I play the Brass loud and proud to invoke the muse of legend and lore. The Brass play the stories we write. Each selection is a tale that has scenes with twists and turns, climaxes with  fires that burn. We live through story, each of our days has a denouement. 

When the boys were little I told them the Canadian Brass Vespers were about King Arthur’s Coronation so they’d listen in the car.

We’d listen and see a coronation of the ghost king. The apparitional entourage ride through a canopy of gossamer flags and banners. All the ghostie loyal subjects come to see the horses and the flags. The pomp and circumstance doesn’t even interest the spirit world much, but their presence is appreciated. The scene builds to a magnificent crescendo with the band doing a perfect, straight line gate turn onto the drawbridge. 

There are five guys in the Canadian Brass…five dudes. If you want to feel power sometime, go into a space with four or five people playing horns at the same time. Do it, I triple dare you. Have your mind blown,

An alchemist made the first brass instrument when witches were being burned. I hope they were dealt with accordingly. What must the first beautiful sounds made by a human have felt like? 

I just read that cats don’t like music. According to the article, noise, like music, makes cats freak out, so do cucumbers. I didn’t quite believe either one. I didn’t have a cucumber to test that theory, but interestingly enough, one of my favorite works popped out of the cd player.

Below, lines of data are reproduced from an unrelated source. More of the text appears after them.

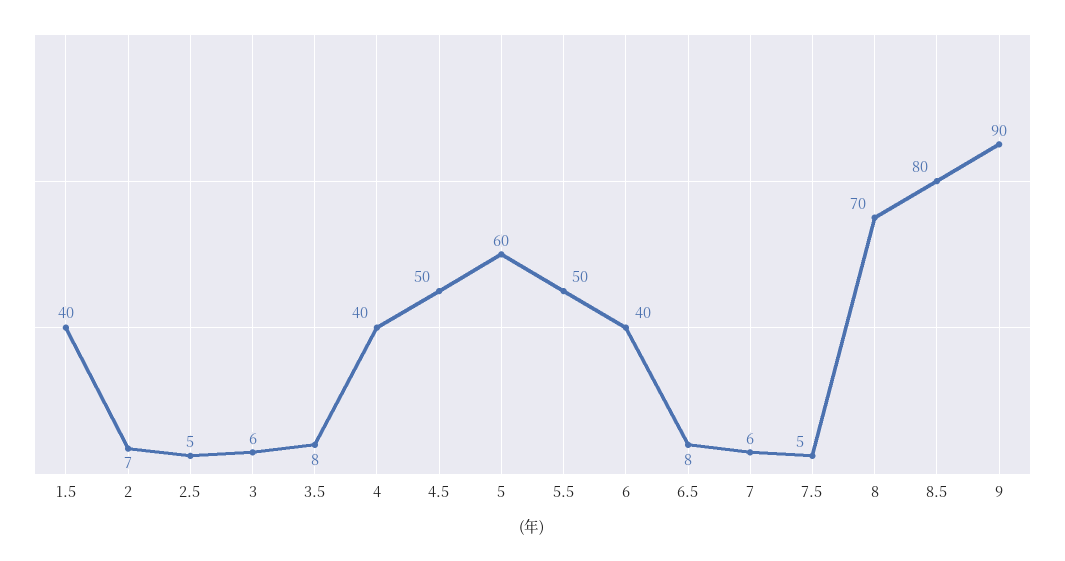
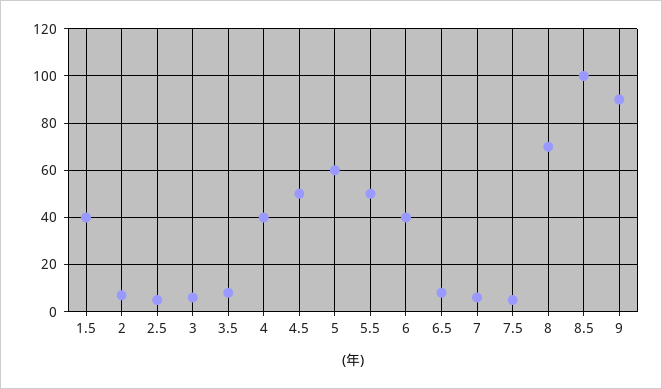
  {
    "1.5": 40,
    "2": 7,
    "2.5": 5,
    "3": 6,
    "3.5": 8,
    "4": 40,
    "4.5": 50,
    "5": 60,
    "5.5": 50,
    "6": 40,
    "6.5": 8,
    "7": 6,
    "7.5": 5,
    "8": 70,
-   "8.5": 80,
+   "8.5": 100,
    "9": 90
  }

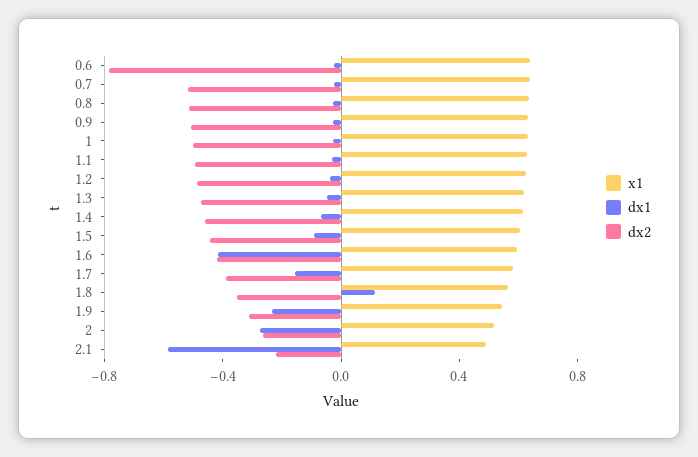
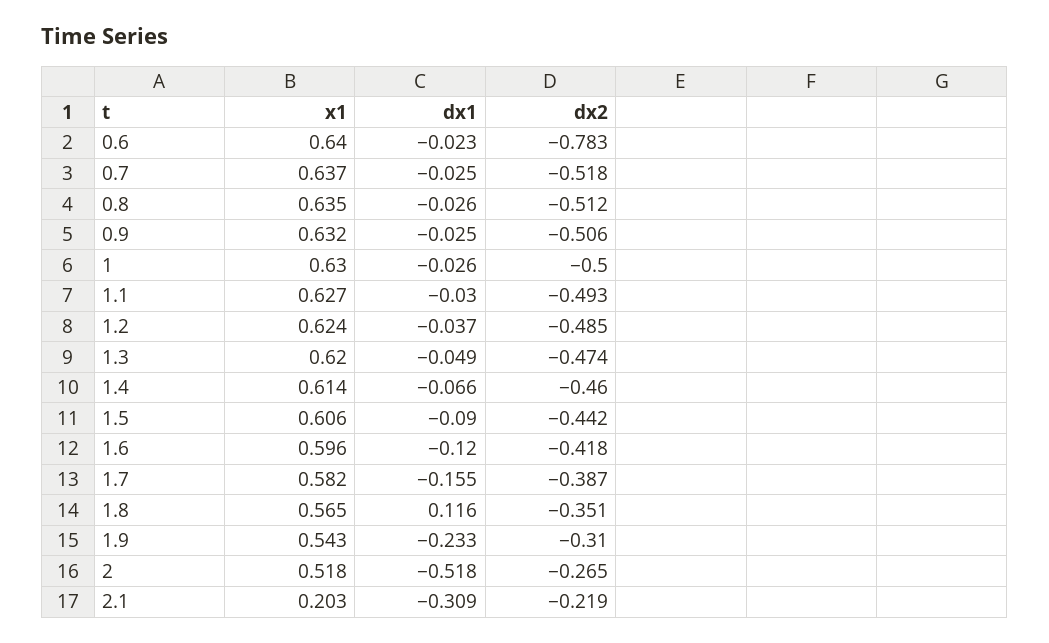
  {
    "x1": {
      "0.6": 0.64,
      "0.7": 0.637,
      "0.8": 0.635,
      "0.9": 0.632,
      "1": 0.63,
      "1.1": 0.627,
      "1.2": 0.624,
      "1.3": 0.62,
      "1.4": 0.614,
      "1.5": 0.606,
      "1.6": 0.596,
      "1.7": 0.582,
      "1.8": 0.565,
      "1.9": 0.543,
      "2": 0.518,
-     "2.1": 0.5
+     "2.1": 0.203
    },
    "dx1": {
      "0.6": -0.023,
      "0.7": -0.025,
      "0.8": -0.026,
      "0.9": -0.025,
      "1": -0.026,
      "1.1": -0.03,
      "1.2": -0.037,
      "1.3": -0.049,
      "1.4": -0.066,
      "1.5": -0.09,
-     "1.6": -0.4,
+     "1.6": -0.12,
      "1.7": -0.155,
      "1.8": 0.116,
      "1.9": -0.233,
-     "2": -0.3,
+     "2": -0.518,
-     "2.1": -0.6
+     "2.1": -0.309
    },
    "dx2": {
      "0.6": -0.783,
      "0.7": -0.518,
      "0.8": -0.512,
      "0.9": -0.506,
      "1": -0.5,
      "1.1": -0.493,
      "1.2": -0.485,
      "1.3": -0.474,
      "1.4": -0.46,
      "1.5": -0.442,
      "1.6": -0.418,
      "1.7": -0.387,
      "1.8": -0.351,
      "1.9": -0.31,
      "2": -0.265,
      "2.1": -0.219
    }
  }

Most surprisingly, Norris interrupted his bath for a classical music interlude. Norris sat squarely facing the speaker of my obsolete, yet still functional and booming Bose Compact Disk player as antiphonal brass heralded the “Vespers of the Blessed Virgin,”  through the horns of the Canadian Brass. He stopped taking his bath and sat up straight, militarily  straight, really. Norris gave as much attention to music as he did a wiley catnip mouse. He acted awfully  weird even for him. Norris seemed especially attentive to the weaving, “call and response” trombone bits. Those men of brass and spit blew out a new spin on the phrase “breath of life,” not that Norris understood nor cared about that. When that one helluva crescendo of brass and wind lingered and sustained its own echoes, he returned to paw licking and head rubbing.  His taste in music was exquisite, and perhaps his only redeeming quality.

Many years ago I played the Vespers for one of my classes. They enjoyed it and explained it to a latecomer to class, “Yeah, it’s cool, by Monty Somebody.”